Your objective | Only the lines holding "الجمعة" are wanted. Copy every one from the records below.

Saved entries |
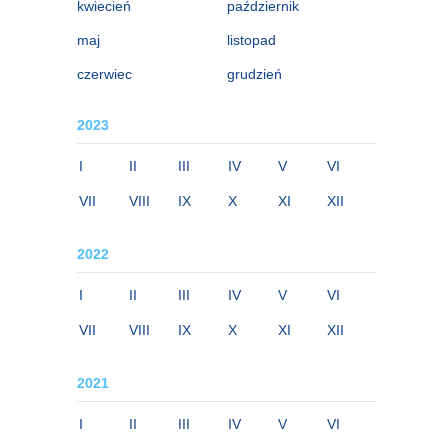
kwiecień
październik
maj
listopad
czerwiec
grudzień
2023
I
II
III
IV
V
VI
VII
VIII
IX
X
XI
XII
2022
I
II
III
IV
V
VI
VII
VIII
IX
X
XI
XII
2021
I
II
III
IV
V
VI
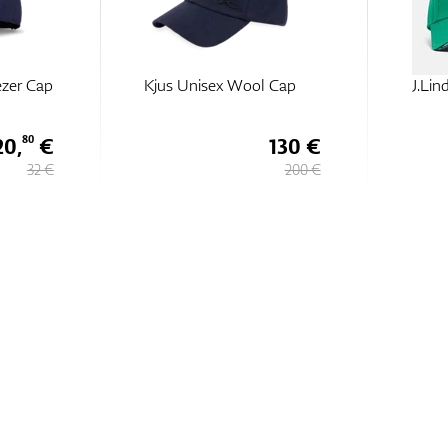
ezer Cap
Kjus Unisex Wool Cap
J.Lin
20,
€
130 €
80
32 €
200 €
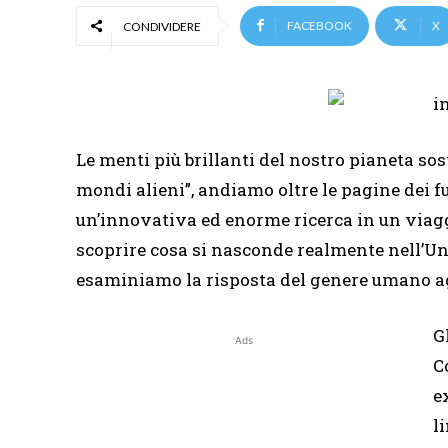
FACEBOOK
X
CONDIVIDERE
Le menti più brillanti del nostro pianeta so
mondi alieni”, andiamo oltre le pagine dei fu
un’innovativa ed enorme ricerca in un viagg
scoprire cosa si nasconde realmente nell’Uni
esaminiamo la risposta del genere umano agl
G
Ads
C
e
l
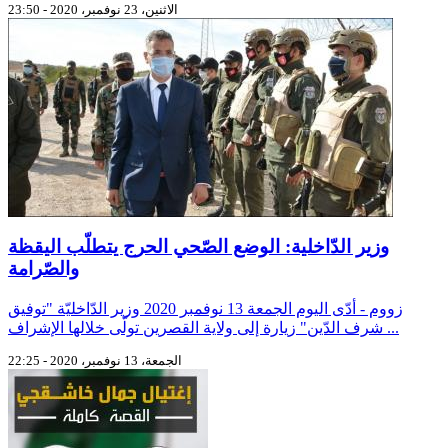
الاثنين، 23 نوفمبر، 2020 - 23:50
وزير الدّاخلية: الوضع الصّحي الحرج يتطلّب اليقظة
والصّرامة
زووم - أدّى اليوم الجمعة 13 نوفمبر 2020 وزير الدّاخليّة "توفيق
شرف الدّين" زيارة إلى ولاية القصرين تولّى خلالها الإشراف ...
الجمعة، 13 نوفمبر، 2020 - 22:25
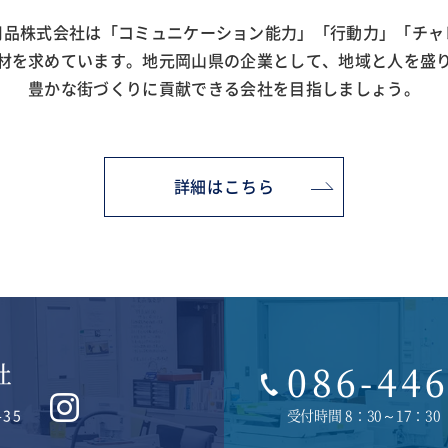
用品株式会社は「コミュニケーション能力」「行動力」「チャ
材を求めています。地元岡山県の企業として、地域と人を盛
豊かな街づくりに貢献できる会社を目指しましょう。
詳細はこちら
086-44
35
受付時間 8：30～17：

Solution below |
زووم - أدّى اليوم الجمعة 13 نوفمبر 2020 وزير الدّاخليّة "توفيق
الجمعة، 13 نوفمبر، 2020 - 22:25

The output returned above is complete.